Dataset Registration

The custom Algorithm requires both a train and a test input datasets. The dataset step is used to create the input datasets by selecting the variables to populate the datasets.

Note:

An Algorithm can be run on different datasets
All the input datasets required by the Algorithm have exactly the same columns as specified in the dataset registered in this step.

Experiment Registration

Once the Algorithm and Dataset are set up. We can create the Experiment by:

Specifying the Algorithm
Choosing the Dataset to run the Algorithm logic
Providing the Parameters required by the Algorithm

Model Training using Experiment Job

We can train the model by submitting an Experiment simulation Job. In the Job, we can:

Provide the parquet data location for each Input Datasets required by the Algorithm
Choose the Dashboard View and Reports

Upon completion of the experiment job, all the outputs specified in the Algorithm can be downloaded from the job details page In our use case, we can download the final_model in PMML format and the KS values for each model in JSON format

We can also access Experiment reports

Registering the model using the Import capability

The Import capability can be used to register or update a model based on the final model output from an Experiment job

In the model import form, we will fill in details about the source (i.e., in this case Experiment):

Object Type: Experiment
Object: The Probability of Default Model Multi-Library Comparison Experiment
Job: Choose the simulation ran from the last step
Output: final_model

Please refer to Import for more details on the Import capability.

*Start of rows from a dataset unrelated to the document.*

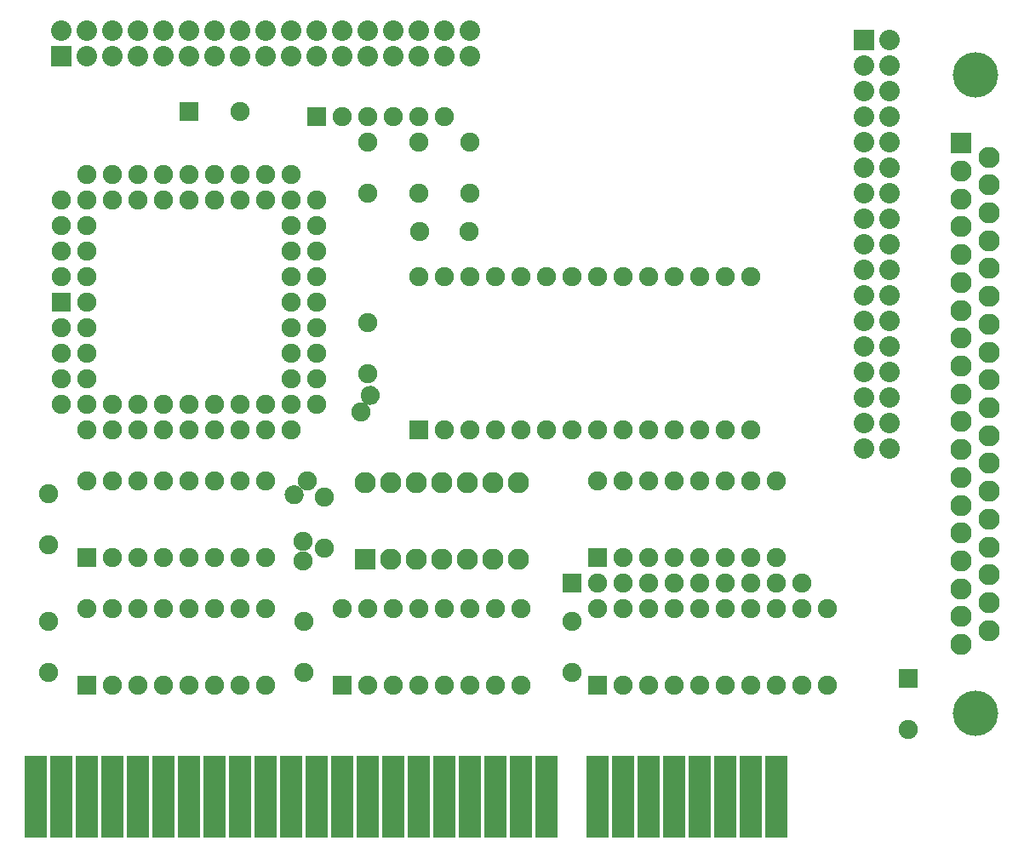
<source format=gts>
%TF.GenerationSoftware,KiCad,Pcbnew,(5.1.6-0)*%
%TF.CreationDate,2020-08-03T06:06:21-05:00*%
%TF.ProjectId,isa_fdc.kicad_DB37-v3_pcb,6973615f-6664-4632-9e6b-696361645f44,rev?*%
%TF.SameCoordinates,Original*%
%TF.FileFunction,Soldermask,Top*%
%TF.FilePolarity,Negative*%
%FSLAX46Y46*%
G04 Gerber Fmt 4.6, Leading zero omitted, Abs format (unit mm)*
G04 Created by KiCad (PCBNEW (5.1.6-0)) date 2020-08-03 06:06:21*
%MOMM*%
%LPD*%
G01*
G04 APERTURE LIST*
%ADD10C,1.908000*%
%ADD11C,4.508000*%
%ADD12C,2.108000*%
%ADD13R,2.108000X2.108000*%
%ADD14C,2.032000*%
%ADD15R,2.032000X2.032000*%
%ADD16O,1.908000X1.908000*%
%ADD17O,2.108000X2.108000*%
%ADD18C,1.905000*%
%ADD19R,1.905000X1.905000*%
%ADD20R,2.286000X8.128000*%
G04 APERTURE END LIST*
D10*
%TO.C,R3*%
X136440000Y-92220000D03*
G36*
G01*
X136913000Y-91400740D02*
X136913000Y-91400740D01*
G75*
G02*
X136563812Y-90097552I477000J826188D01*
G01*
X136563812Y-90097552D01*
G75*
G02*
X137867000Y-89748364I826188J-477000D01*
G01*
X137867000Y-89748364D01*
G75*
G02*
X138216188Y-91051552I-477000J-826188D01*
G01*
X138216188Y-91051552D01*
G75*
G02*
X136913000Y-91400740I-826188J477000D01*
G01*
G37*
%TD*%
D11*
%TO.C,P2*%
X197570000Y-58670000D03*
X197570000Y-122170000D03*
D12*
X198990000Y-113965000D03*
X198990000Y-111195000D03*
X198990000Y-108425000D03*
X198990000Y-105655000D03*
X198990000Y-102885000D03*
X198990000Y-100115000D03*
X198990000Y-97345000D03*
X198990000Y-94575000D03*
X198990000Y-91805000D03*
X198990000Y-89035000D03*
X198990000Y-86265000D03*
X198990000Y-83495000D03*
X198990000Y-80725000D03*
X198990000Y-77955000D03*
X198990000Y-75185000D03*
X198990000Y-72415000D03*
X198990000Y-69645000D03*
X198990000Y-66875000D03*
X196150000Y-115350000D03*
X196150000Y-112580000D03*
X196150000Y-109810000D03*
X196150000Y-107040000D03*
X196150000Y-104270000D03*
X196150000Y-101500000D03*
X196150000Y-98730000D03*
X196150000Y-95960000D03*
X196150000Y-93190000D03*
X196150000Y-90420000D03*
X196150000Y-87650000D03*
X196150000Y-84880000D03*
X196150000Y-82110000D03*
X196150000Y-79340000D03*
X196150000Y-76570000D03*
X196150000Y-73800000D03*
X196150000Y-71030000D03*
X196150000Y-68260000D03*
D13*
X196150000Y-65490000D03*
%TD*%
D14*
%TO.C,P3*%
X189010000Y-95870000D03*
X186470000Y-95870000D03*
X189010000Y-93330000D03*
X186470000Y-93330000D03*
X186470000Y-90790000D03*
X189010000Y-90790000D03*
X186470000Y-88250000D03*
X189010000Y-88250000D03*
X189010000Y-85710000D03*
X186470000Y-85710000D03*
X189010000Y-83170000D03*
X186470000Y-83170000D03*
X189010000Y-80630000D03*
X186470000Y-80630000D03*
X189010000Y-78090000D03*
X186470000Y-78090000D03*
X189010000Y-75550000D03*
X186470000Y-75550000D03*
X189010000Y-73010000D03*
X186470000Y-73010000D03*
X189010000Y-70470000D03*
X186470000Y-70470000D03*
X189010000Y-67930000D03*
X186470000Y-67930000D03*
X189010000Y-65390000D03*
X186470000Y-65390000D03*
X189010000Y-62850000D03*
X186470000Y-62850000D03*
X189010000Y-60310000D03*
X186470000Y-60310000D03*
X189010000Y-57770000D03*
X186470000Y-57770000D03*
X189010000Y-55230000D03*
D15*
X186470000Y-55230000D03*
%TD*%
D10*
%TO.C,R2*%
X130690000Y-105120000D03*
D16*
X130690000Y-107020000D03*
%TD*%
%TO.C,R1*%
G36*
G01*
X130501077Y-99778923D02*
X130501077Y-99778923D01*
G75*
G02*
X130501077Y-101128083I-674580J-674580D01*
G01*
X130501077Y-101128083D01*
G75*
G02*
X129151917Y-101128083I-674580J674580D01*
G01*
X129151917Y-101128083D01*
G75*
G02*
X129151917Y-99778923I674580J674580D01*
G01*
X129151917Y-99778923D01*
G75*
G02*
X130501077Y-99778923I674580J-674580D01*
G01*
G37*
D10*
X131170000Y-99110000D03*
%TD*%
D13*
%TO.C,U2*%
X136880000Y-106910000D03*
D17*
X152120000Y-99290000D03*
X139420000Y-106910000D03*
X149580000Y-99290000D03*
X141960000Y-106910000D03*
X147040000Y-99290000D03*
X144500000Y-106910000D03*
X144500000Y-99290000D03*
X147040000Y-106910000D03*
X141960000Y-99290000D03*
X149580000Y-106910000D03*
X139420000Y-99290000D03*
X152120000Y-106910000D03*
X136880000Y-99290000D03*
%TD*%
D18*
%TO.C,C2*%
X132790000Y-100680000D03*
X132790000Y-105760000D03*
%TD*%
D19*
%TO.C,SW1*%
X109220000Y-106680000D03*
D18*
X111760000Y-106680000D03*
X114300000Y-106680000D03*
X116840000Y-106680000D03*
X119380000Y-106680000D03*
X121920000Y-106680000D03*
X124460000Y-106680000D03*
X127000000Y-106680000D03*
X127000000Y-99060000D03*
X124460000Y-99060000D03*
X121920000Y-99060000D03*
X119380000Y-99060000D03*
X116840000Y-99060000D03*
X114300000Y-99060000D03*
X111760000Y-99060000D03*
X109220000Y-99060000D03*
%TD*%
D20*
%TO.C,BUS1*%
X177800000Y-130492500D03*
X175260000Y-130492500D03*
X172720000Y-130492500D03*
X170180000Y-130492500D03*
X167640000Y-130492500D03*
X165100000Y-130492500D03*
X162560000Y-130492500D03*
X160020000Y-130492500D03*
X154940000Y-130492500D03*
X152400000Y-130492500D03*
X149860000Y-130492500D03*
X147320000Y-130492500D03*
X144780000Y-130492500D03*
X142240000Y-130492500D03*
X139700000Y-130492500D03*
X137160000Y-130492500D03*
X134620000Y-130492500D03*
X132080000Y-130492500D03*
X129540000Y-130492500D03*
X127000000Y-130492500D03*
X124460000Y-130492500D03*
X121920000Y-130492500D03*
X119380000Y-130492500D03*
X116840000Y-130492500D03*
X114300000Y-130492500D03*
X111760000Y-130492500D03*
X109220000Y-130492500D03*
X106680000Y-130492500D03*
X104140000Y-130492500D03*
%TD*%
D18*
%TO.C,C11*%
X190890000Y-123800000D03*
D19*
X190890000Y-118720000D03*
%TD*%
%TO.C,C12*%
X119350000Y-62340000D03*
D18*
X124430000Y-62340000D03*
%TD*%
D19*
%TO.C,U5*%
X160020000Y-119380000D03*
D18*
X162560000Y-119380000D03*
X165100000Y-119380000D03*
X167640000Y-119380000D03*
X170180000Y-119380000D03*
X172720000Y-119380000D03*
X175260000Y-119380000D03*
X177800000Y-119380000D03*
X180340000Y-119380000D03*
X182880000Y-119380000D03*
X182880000Y-111760000D03*
X180340000Y-111760000D03*
X177800000Y-111760000D03*
X175260000Y-111760000D03*
X172720000Y-111760000D03*
X170180000Y-111760000D03*
X167640000Y-111760000D03*
X165100000Y-111760000D03*
X162560000Y-111760000D03*
X160020000Y-111760000D03*
%TD*%
D19*
%TO.C,U7*%
X109220000Y-119380000D03*
D18*
X111760000Y-119380000D03*
X114300000Y-119380000D03*
X116840000Y-119380000D03*
X119380000Y-119380000D03*
X121920000Y-119380000D03*
X124460000Y-119380000D03*
X127000000Y-119380000D03*
X127000000Y-111760000D03*
X124460000Y-111760000D03*
X121920000Y-111760000D03*
X119380000Y-111760000D03*
X116840000Y-111760000D03*
X114300000Y-111760000D03*
X111760000Y-111760000D03*
X109220000Y-111760000D03*
%TD*%
D19*
%TO.C,U6*%
X134620000Y-119380000D03*
D18*
X137160000Y-119380000D03*
X139700000Y-119380000D03*
X142240000Y-119380000D03*
X144780000Y-119380000D03*
X147320000Y-119380000D03*
X149860000Y-119380000D03*
X152400000Y-119380000D03*
X152400000Y-111760000D03*
X149860000Y-111760000D03*
X147320000Y-111760000D03*
X144780000Y-111760000D03*
X142240000Y-111760000D03*
X139700000Y-111760000D03*
X137160000Y-111760000D03*
X134620000Y-111760000D03*
%TD*%
D19*
%TO.C,SW2*%
X160020000Y-106680000D03*
D18*
X162560000Y-106680000D03*
X165100000Y-106680000D03*
X167640000Y-106680000D03*
X170180000Y-106680000D03*
X172720000Y-106680000D03*
X175260000Y-106680000D03*
X177800000Y-106680000D03*
X177800000Y-99060000D03*
X175260000Y-99060000D03*
X172720000Y-99060000D03*
X170180000Y-99060000D03*
X167640000Y-99060000D03*
X165100000Y-99060000D03*
X162560000Y-99060000D03*
X160020000Y-99060000D03*
%TD*%
%TO.C,C1*%
X105410000Y-100330000D03*
X105410000Y-105410000D03*
%TD*%
%TO.C,C7*%
X105410000Y-113030000D03*
X105410000Y-118110000D03*
%TD*%
%TO.C,C6*%
X130810000Y-113030000D03*
X130810000Y-118110000D03*
%TD*%
%TO.C,C5*%
X157470000Y-113020000D03*
X157470000Y-118100000D03*
%TD*%
%TO.C,C4*%
X137170000Y-83310000D03*
X137170000Y-88390000D03*
%TD*%
%TO.C,C16*%
X142240000Y-70485000D03*
X142240000Y-65405000D03*
%TD*%
%TO.C,C15*%
X147320000Y-70485000D03*
X147320000Y-65405000D03*
%TD*%
D19*
%TO.C,U4*%
X142240000Y-93980000D03*
D18*
X144780000Y-93980000D03*
X147320000Y-93980000D03*
X149860000Y-93980000D03*
X152400000Y-93980000D03*
X154940000Y-93980000D03*
X157480000Y-93980000D03*
X160020000Y-93980000D03*
X162560000Y-93980000D03*
X165100000Y-93980000D03*
X167640000Y-93980000D03*
X170180000Y-93980000D03*
X172720000Y-93980000D03*
X175260000Y-93980000D03*
X175260000Y-78740000D03*
X172720000Y-78740000D03*
X170180000Y-78740000D03*
X167640000Y-78740000D03*
X165100000Y-78740000D03*
X162560000Y-78740000D03*
X160020000Y-78740000D03*
X157480000Y-78740000D03*
X154940000Y-78740000D03*
X152400000Y-78740000D03*
X149860000Y-78740000D03*
X147320000Y-78740000D03*
X144780000Y-78740000D03*
X142240000Y-78740000D03*
%TD*%
%TO.C,C17*%
X137160000Y-65405000D03*
X137160000Y-70485000D03*
%TD*%
D19*
%TO.C,U1*%
X106680000Y-81280000D03*
D18*
X109220000Y-81280000D03*
X106680000Y-83820000D03*
X109220000Y-83820000D03*
X106680000Y-86360000D03*
X109220000Y-86360000D03*
X106680000Y-88900000D03*
X109220000Y-88900000D03*
X106680000Y-91440000D03*
X109220000Y-93980000D03*
X109220000Y-91440000D03*
X111760000Y-93980000D03*
X111760000Y-91440000D03*
X114300000Y-93980000D03*
X114300000Y-91440000D03*
X116840000Y-93980000D03*
X116840000Y-91440000D03*
X119380000Y-93980000D03*
X119380000Y-91440000D03*
X121920000Y-93980000D03*
X121920000Y-91440000D03*
X124460000Y-93980000D03*
X124460000Y-91440000D03*
X127000000Y-93980000D03*
X127000000Y-91440000D03*
X129540000Y-93980000D03*
X132080000Y-91440000D03*
X129540000Y-91440000D03*
X132080000Y-88900000D03*
X129540000Y-88900000D03*
X132080000Y-86360000D03*
X129540000Y-86360000D03*
X132080000Y-83820000D03*
X129540000Y-83820000D03*
X132080000Y-81280000D03*
X129540000Y-81280000D03*
X132080000Y-78740000D03*
X129540000Y-78740000D03*
X132080000Y-76200000D03*
X129540000Y-76200000D03*
X132080000Y-73660000D03*
X129540000Y-73660000D03*
X132080000Y-71120000D03*
X129540000Y-68580000D03*
X129540000Y-71120000D03*
X127000000Y-68580000D03*
X127000000Y-71120000D03*
X124460000Y-68580000D03*
X124460000Y-71120000D03*
X121920000Y-68580000D03*
X121920000Y-71120000D03*
X119380000Y-68580000D03*
X119380000Y-71120000D03*
X116840000Y-68580000D03*
X116840000Y-71120000D03*
X114300000Y-68580000D03*
X114300000Y-71120000D03*
X111760000Y-68580000D03*
X111760000Y-71120000D03*
X109220000Y-68580000D03*
X106680000Y-71120000D03*
X109220000Y-71120000D03*
X106680000Y-73660000D03*
X109220000Y-73660000D03*
X106680000Y-76200000D03*
X109220000Y-76200000D03*
X106680000Y-78740000D03*
X109220000Y-78740000D03*
%TD*%
D15*
%TO.C,P1*%
X106670000Y-56840000D03*
D14*
X106670000Y-54300000D03*
X109210000Y-56840000D03*
X109210000Y-54300000D03*
X111750000Y-56840000D03*
X111750000Y-54300000D03*
X114290000Y-56840000D03*
X114290000Y-54300000D03*
X116830000Y-56840000D03*
X116830000Y-54300000D03*
X119370000Y-56840000D03*
X119370000Y-54300000D03*
X121910000Y-56840000D03*
X121910000Y-54300000D03*
X124450000Y-56840000D03*
X124450000Y-54300000D03*
X126990000Y-56840000D03*
X126990000Y-54300000D03*
X129530000Y-56840000D03*
X129530000Y-54300000D03*
X132070000Y-56840000D03*
X132070000Y-54300000D03*
X134610000Y-56840000D03*
X134610000Y-54300000D03*
X137150000Y-56840000D03*
X137150000Y-54300000D03*
X139690000Y-54300000D03*
X139690000Y-56840000D03*
X142230000Y-54300000D03*
X142230000Y-56840000D03*
X144770000Y-56840000D03*
X144770000Y-54300000D03*
X147310000Y-56840000D03*
X147310000Y-54300000D03*
%TD*%
D19*
%TO.C,RR1*%
X157480000Y-109220000D03*
D18*
X160020000Y-109220000D03*
X162560000Y-109220000D03*
X165100000Y-109220000D03*
X167640000Y-109220000D03*
X170180000Y-109220000D03*
X172720000Y-109220000D03*
X175260000Y-109220000D03*
X177800000Y-109220000D03*
X180340000Y-109220000D03*
%TD*%
%TO.C,RR2*%
X144780000Y-62865000D03*
X142240000Y-62865000D03*
X139700000Y-62865000D03*
X137160000Y-62865000D03*
X134620000Y-62865000D03*
D19*
X132080000Y-62865000D03*
%TD*%
D18*
%TO.C,X1*%
X147220940Y-74295000D03*
X142339060Y-74295000D03*
%TD*%
M02*

</source>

In the imported model's registry page, the below information will be updated using the Experiment and its Job Output

Input: Model inputs are updated using inputs from the final_model. For the final_model inputs that are not registered on the platform, registration of the inputs are required for them to be imported as the Model inputs
Model File: final_model PMML file will be uploaded as the Model File
Training and Validation Data: Parquet files provided when running the Experiment job will be recorded as Training as Validation data for the Model

You can evaluate model performance by running Model Simulation, Comparison etc.